● **TAREA ASIGNADA 1**
Según el texto de estudio, ¿cuántos años vivió Leith en la zona desértica de Libia?

● **TEXTO DE ESTUDIO**
────────────────────────────────────────

El primero es ya calificado despectivamente por el general Patterson (Anthony Bushell) como un intelectual, un impertinente que fue arqueólogo antes de la guerra (de alguna manera supone para Leith volver a su pasado, ya que vivió dos años en esa zona desértica de Libia: quiere comprobar cómo la guerra ha arrasado los restos que sobrevivíeron siglos al paso del tiempo). Brand sólo ansía gloria, ascenso, la 'corona'. Pero un filo es lo que les separa y lo que les irá separando y distanciando, tras cumplir la misión, en el viaje del retorno por el desierto, y que Ray expone con intenso, y desgarrado, refinamiento expresivo. Un plano define su (singular) mirada, y su magisterio como cineasta: Durante la incursión, Brand vacila cuando debe clavar su cuchillo en un soldado alemán de guardia. Leith advierte el temblor de su mano, por lo que se dirige decidido hacia el soldado y clava el cuchillo en su espalda. Ray corta a un primer plano de Leith, pero saltando el eje, y dilatando el plano, como si el tiempo se suspendiera, con el desgarrado gemido contenido de Leith tras acuchillarlo. Leith 'siente' la muerte. Siente en la proximidad, lo que implica el acto de matar, acuchillar a otro (que no es un maniquí sino un cuerpo que ya no respirará).

────────────────────────────────────────

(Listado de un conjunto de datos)
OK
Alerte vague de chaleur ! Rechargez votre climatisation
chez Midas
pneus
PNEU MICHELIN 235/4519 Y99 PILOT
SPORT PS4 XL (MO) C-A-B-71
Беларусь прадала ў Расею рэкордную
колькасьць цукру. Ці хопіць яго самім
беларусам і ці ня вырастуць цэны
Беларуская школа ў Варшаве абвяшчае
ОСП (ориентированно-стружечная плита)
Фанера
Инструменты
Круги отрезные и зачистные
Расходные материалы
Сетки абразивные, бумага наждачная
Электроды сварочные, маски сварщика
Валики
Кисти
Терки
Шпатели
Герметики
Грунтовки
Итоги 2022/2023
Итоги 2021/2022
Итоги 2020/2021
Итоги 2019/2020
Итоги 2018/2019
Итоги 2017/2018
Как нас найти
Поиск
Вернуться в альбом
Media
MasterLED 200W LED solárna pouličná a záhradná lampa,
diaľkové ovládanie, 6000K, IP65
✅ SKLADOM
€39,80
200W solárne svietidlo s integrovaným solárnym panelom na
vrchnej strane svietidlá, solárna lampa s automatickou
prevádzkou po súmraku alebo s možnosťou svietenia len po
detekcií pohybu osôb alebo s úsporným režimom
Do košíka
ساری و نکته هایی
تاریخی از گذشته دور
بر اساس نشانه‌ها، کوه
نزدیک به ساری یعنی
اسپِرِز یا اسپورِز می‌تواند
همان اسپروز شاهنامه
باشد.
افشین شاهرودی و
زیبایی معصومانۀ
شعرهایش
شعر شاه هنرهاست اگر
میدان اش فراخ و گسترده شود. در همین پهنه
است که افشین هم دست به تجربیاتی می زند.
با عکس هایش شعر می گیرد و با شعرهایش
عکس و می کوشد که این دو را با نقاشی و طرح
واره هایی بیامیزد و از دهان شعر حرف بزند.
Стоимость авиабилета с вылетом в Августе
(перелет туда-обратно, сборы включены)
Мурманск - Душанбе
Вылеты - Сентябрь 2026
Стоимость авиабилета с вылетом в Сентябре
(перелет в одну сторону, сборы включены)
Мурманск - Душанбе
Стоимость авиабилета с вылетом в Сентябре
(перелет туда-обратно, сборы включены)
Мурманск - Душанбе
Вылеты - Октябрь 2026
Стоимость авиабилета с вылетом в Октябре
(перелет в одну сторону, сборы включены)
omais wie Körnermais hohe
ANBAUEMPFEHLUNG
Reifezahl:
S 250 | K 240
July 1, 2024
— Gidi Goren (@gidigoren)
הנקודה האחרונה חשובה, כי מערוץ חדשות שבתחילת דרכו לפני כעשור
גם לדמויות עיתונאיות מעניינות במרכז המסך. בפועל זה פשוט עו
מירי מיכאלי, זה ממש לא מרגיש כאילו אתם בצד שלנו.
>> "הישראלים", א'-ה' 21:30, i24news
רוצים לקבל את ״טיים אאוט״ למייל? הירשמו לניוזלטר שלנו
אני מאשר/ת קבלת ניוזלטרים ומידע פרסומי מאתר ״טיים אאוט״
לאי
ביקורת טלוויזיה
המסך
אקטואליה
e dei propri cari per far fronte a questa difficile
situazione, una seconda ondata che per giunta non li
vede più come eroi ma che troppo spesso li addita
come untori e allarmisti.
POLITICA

────────────────────────────────────────

● **TAREA ASIGNADA 2**
Transcribe sin cambios las líneas del listado desde su primera línea hasta la línea que contiene «Итоги 2022/2023», incluida esta.

● **RESPUESTA ESCRITA 1**
Vivió dos años en esa zona.

● **RESPUESTA ESCRITA 2**
OK
Alerte vague de chaleur ! Rechargez votre climatisation
chez Midas
pneus
PNEU MICHELIN 235/4519 Y99 PILOT
SPORT PS4 XL (MO) C-A-B-71
Беларусь прадала ў Расею рэкордную
колькасьць цукру. Ці хопіць яго самім
беларусам і ці ня вырастуць цэны
Беларуская школа ў Варшаве абвяшчае
ОСП (ориентированно-стружечная плита)
Фанера
Инструменты
Круги отрезные и зачистные
Расходные материалы
Сетки абразивные, бумага наждачная
Электроды сварочные, маски сварщика
Валики
Кисти
Терки
Шпатели
Герметики
Грунтовки
Итоги 2022/2023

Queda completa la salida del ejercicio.